その結果、彼女はとても我儘な性格に育ってしまったのです。
そんな彼女は、ある時ふと気が付くのです。
この世界は、自分が前世で読んでいた物語の中の世界なのだと――。
そして、その作中での自分の立ち位置は、悪役令嬢と呼ばれるヒロインを害する性悪な存在。
そんな悪役令嬢は、物語が進むにつれて婚約者や周囲の殿方から疎まれていく事になる。
つまりこのままでは、彼女は転落し破滅する運命にあるという事に気付いてしまったのです――。
だから彼女は、その運命に抗うべく考えを改めるようになりました。
自らの転落を阻止するべく、接する人全てに対して優しく接し、それまで我儘の限りを尽くしていた婚約相手の貴族の男の子に対しての悪態も取りやめました。
するとどうでしょう。
本来は彼女を転落させるはずだった周りの人達が、彼女の事をとても愛するように変化し、彼女はめでたく婚約相手の男の子とのハッピーエンドを迎えるのでした。
――私はこの小説を読んで、なるほどなと思いました。
同じ貴族であり、我儘な私。きっとこのままでは、この小説に出てくる悪役令嬢ように、ただ転落する運命なのかもしれない。
でも別に、私はそれでも構わなかった。
だって私の場合、全ては自業自得。
常に自らの意志で導いた結果なのだから――。
私はもう、張りぼての関係なんて要らない。
だから私は、我儘の限りを尽くしてでも人との距離を置く。
それがこれまで私が築き上げてきた、人を信用しないための一貫した捻くれた生き方なのだから――。

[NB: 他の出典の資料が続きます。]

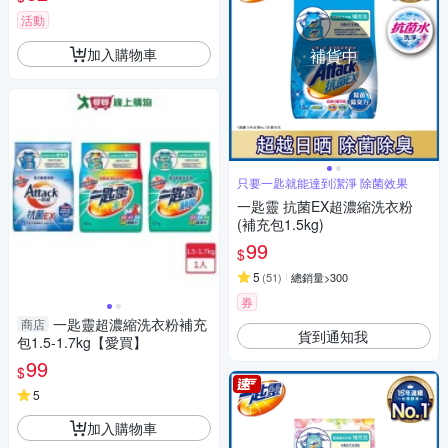
活動
加入購物車
補貨中
只要一匙就能達到潔淨 除菌效果
一匙靈 抗菌EX超濃縮洗衣粉
(補充包1.5kg)
99
$
5
(
51
)
總銷量>300
券
一匙靈超濃縮洗衣粉補充
商店
貨到通知我
包1.5-1.7kg【愛買】
99
$
5
加入購物車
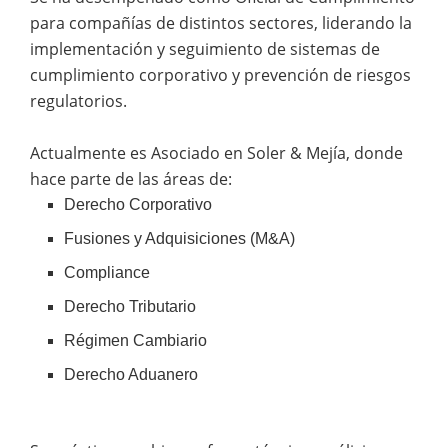
para compañías de distintos sectores, liderando la
implementación y seguimiento de sistemas de
cumplimiento corporativo y prevención de riesgos
regulatorios.
Actualmente es Asociado en Soler & Mejía, donde
hace parte de las áreas de:
Derecho Corporativo
Fusiones y Adquisiciones (M&A)
Compliance
Derecho Tributario
Régimen Cambiario
Derecho Aduanero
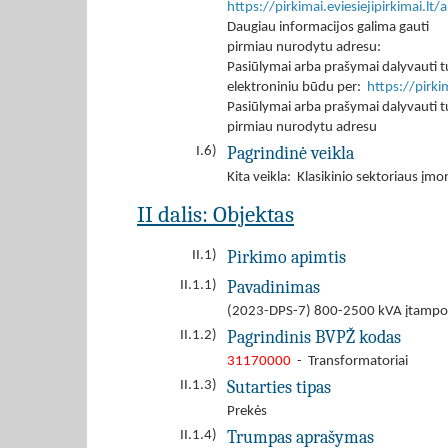
https://pirkimai.eviesiejipirkimai.
Daugiau informacijos galima gauti
pirmiau nurodytu adresu:
Pasiūlymai arba prašymai dalyvauti tu
elektroniniu būdu per:
https://pirk
Pasiūlymai arba prašymai dalyvauti tu
pirmiau nurodytu adresu
Pagrindinė veikla
I.6)
Kita veikla: Klasikinio sektoriaus įm
II dalis: Objektas
Pirkimo apimtis
II.1)
Pavadinimas
II.1.1)
(2023-DPS-7) 800-2500 kVA įtampos t
Pagrindinis BVPŽ kodas
II.1.2)
31170000
- Transformatoriai
Sutarties tipas
II.1.3)
Prekės
Trumpas aprašymas
II.1.4)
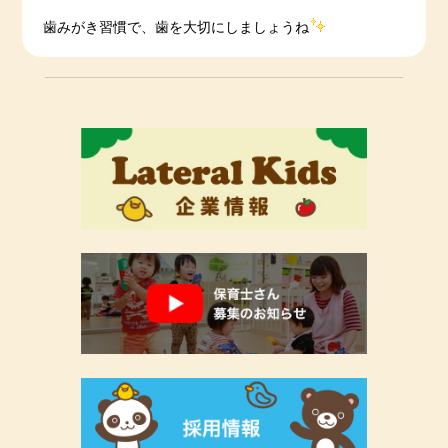
歯みがき習慣で、歯を大切にしましょうね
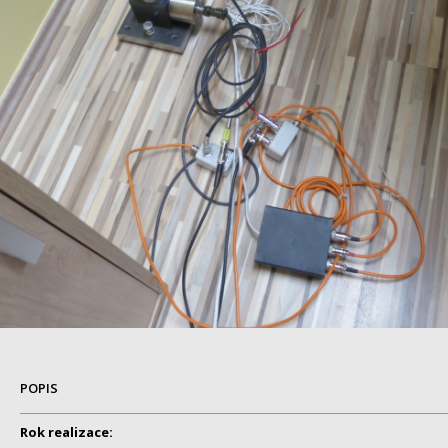
POPIS
Rok realizace:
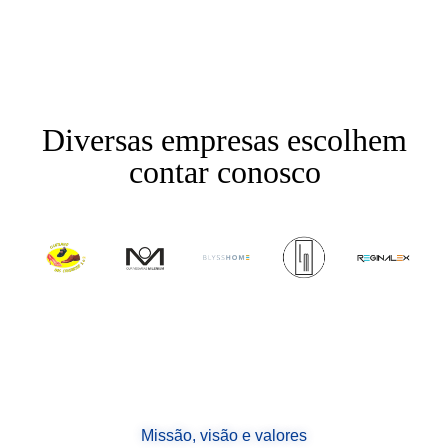
Diversas empresas escolhem
contar conosco
Missão, visão e valores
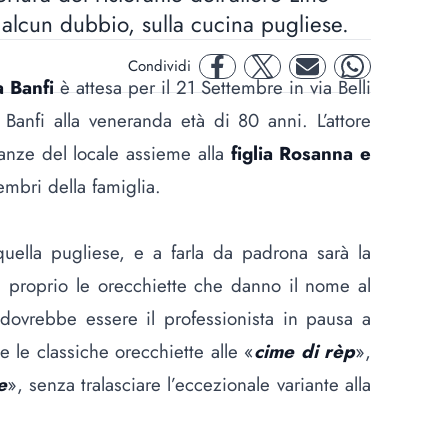
a alcun dubbio, sulla cucina pugliese.
Condividi
facebook
twitter
mail
whatsapp
a Banfi
è attesa per il 21 Settembre in via Belli
 Banfi alla veneranda età di 80 anni. L’attore
danze del locale assieme alla
figlia Rosanna e
embri della famiglia.
quella pugliese, e a farla da padrona sarà la
 proprio le orecchiette che danno il nome al
a dovrebbe essere il professionista in pausa a
 le classiche orecchiette alle «
cime di rèp
»,
e
», senza tralasciare l’eccezionale variante alla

でも私は、その上でこの小説を読んでみて納得したのです。
それは、私も幸せになりたいとか、誰かと恋愛をしたいとか、そんなポジティブなものではありません。
私の中で生まれた感情は、ただ一つだけです。
――なにこれ、面白そう。
そう、もしこの捻くれた私が、周りに対して急に優しくなったらどうなるのか――。
きっと皆は驚くだろうし、もしかしたらこの小説のように面白い事になるのではないだろうか――。
そんな妄想をしてしまうのです。
我ながら、なんて性格が歪んでいるんだろうと思います。
これは創作の世界でも何でも無く、たった一度限りの人生だというのに、私は自分の人生を代償にしながら遊ぼうとしているのですから――。
けれど、私ももうこの我儘な振舞いを続ける事に疲れてきてしまっているのも事実です。
最近では我儘に振舞う事すらも億劫で、ただ誰も私に関わってこないよう壁を作っていた程に。
だから私は、明日から新しい自分と向き合ってみる事にしました。
この人より恵まれた容姿を持つ私が、この小説のように中身まで美しくなったその時、周囲がどのような反応を見せるのか――。
そんな事を考えるだけで、退屈でしかなかった学校生活も、今から楽しみな気持ちで一杯になりながら眠りにつくのでした。